Lo de “aprender a pensar” en realidad quiere decir ejercer cierto control sobre cómo y qué piensa uno.

Quiere decir ser lo bastante consciente y estar lo bastante despierto como para elegir a qué prestas atención y para elegir cómo construyes el sentido a partir de la experiencia. “

 

Trascender de lo cotidiano

Alguna vez leí que las sociedades progresan de acuerdo a su capacidad de asumir desafíos cada vez más complejos. Por el contrario, la sensación que me invade es que nos cuesta horrores salir de los temas más triviales. Estamos estancados en las situaciones más cotidianas. Recordé esto al leer la reflexión que D.F. Wallace hace a continuación.

“Los atascos de tráfico y los pasillo abarrotados y las largas colas para llegar a la caja registradora me dan tiempo para pensar, y si no llevo a cabo una decisión consciente de cómo debo pensar y a qué debo prestar atención, voy a estar triste y cabreado cada vez que tenga que ir a comprar comida, porque mi configuración natural por defecto me dice que en esa clase de situaciones lo importante soy yo, mi hambre y mi cansancio y mis ganas de llegar de una vez a casa, y me va dar toda la impresión de que todos los demás me estorban ¿Y quién coño es toda esa gente que me estorba?”

“Si elijo pensar de esta manera, no pasa nada, lo hacemos muchos; pero es que pensar de esa manera suele ser tan fácil y automático que no hace falta que yo lo elija”

“Pensar de esta manera es mi configuración natural por defecto”….

…”Es cuando experimento de forma automática e inconsciente las partes aburridas, frustrantes y abarrotadas de la vida adulta cuando estoy funcionando bajo la creencia automática e inconsciente de que yo soy el centro del mundo y de que mis necesidades y sentimientos inmediatos son lo que deberían determinar las prioridades del mundo”…

“La cuestión” contínúa …”es que hay maneras de pensar obviamente distintas en esa clase de situaciones”.

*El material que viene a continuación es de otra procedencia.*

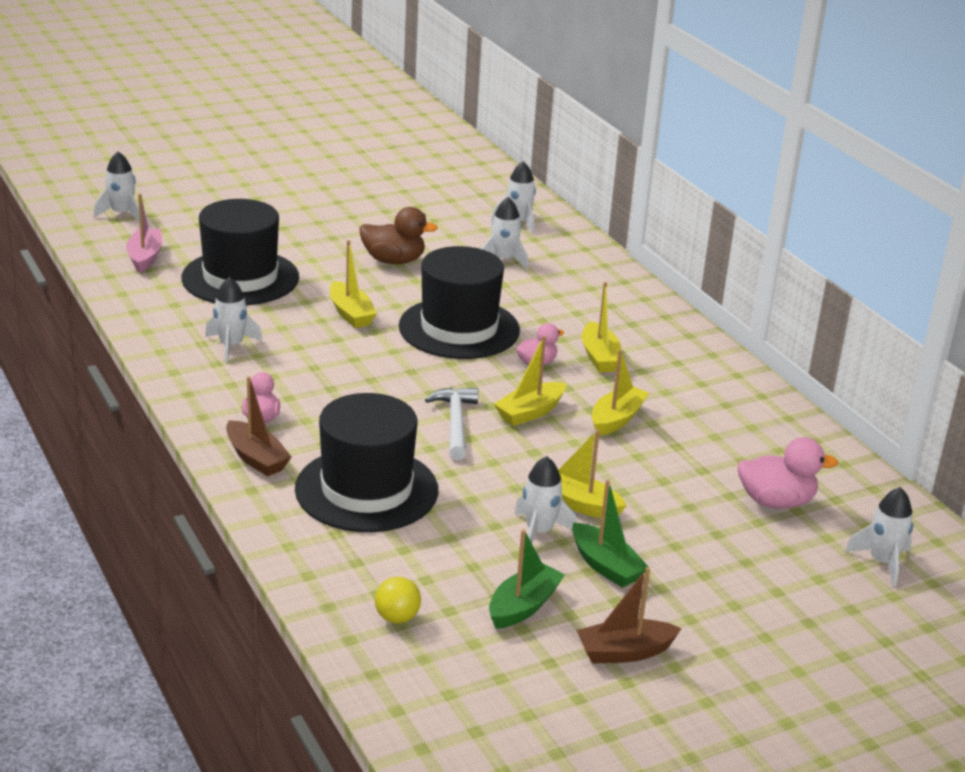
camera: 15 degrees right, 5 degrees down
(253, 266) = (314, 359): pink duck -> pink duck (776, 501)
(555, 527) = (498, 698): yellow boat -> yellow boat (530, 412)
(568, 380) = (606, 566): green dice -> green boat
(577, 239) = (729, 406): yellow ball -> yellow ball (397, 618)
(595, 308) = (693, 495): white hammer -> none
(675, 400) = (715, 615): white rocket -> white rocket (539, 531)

Llegados a este punto, decido detener mis notas, quizás les interese saber cómo sigue su charla y desde luego no se sentirían defraudados si leyeran el libro o miraran la charla completa. Pero imagino que es mejor detenerse cuando intuyo que puedan estar algo absortos y sumergidos en sus propias conjeturas, como lo estoy yo en este momento. Creo que durante demasiado tiempo, hemos definido el hecho de pensar (algo que suele ser engorroso de hablar y siempre sacude el polvo a la menor susceptibilidad) como eso que sucede de forma vaga, ese subtexto lineal que nos acompaña constante, como una voz interna que es guión y eje de lo que decimos y de las decisiones que tomamos. Pero no veo que progresemos de acuerdo a ese prodigio que creemos habita en nuestra mente, más bien lo contrario. ¿Es tan duro y complicado, es tan humillante y vergonzoso, aceptar que quizás no seamos tan buenos pensadores como secretamente todos solemos creer? ¿Son el prejuicio y la intolerancia nuestra configuración natural por defecto? O solo una forma de pereza intelectual? Será que el esfuerzo lo ponemos más en ser políticamente correctos en vez de esforzarnos a pensar de otro modo, tarea siempre más angustiosa y que nos expone.

Si aprender a pensar implica reconfigurarnos, ponernos en duda, someternos a examen, no debemos esperar a que nos premien por eso, simplemente experimentar el placer de comprender mejor, de ver en los demás un espejo y no una amenaza.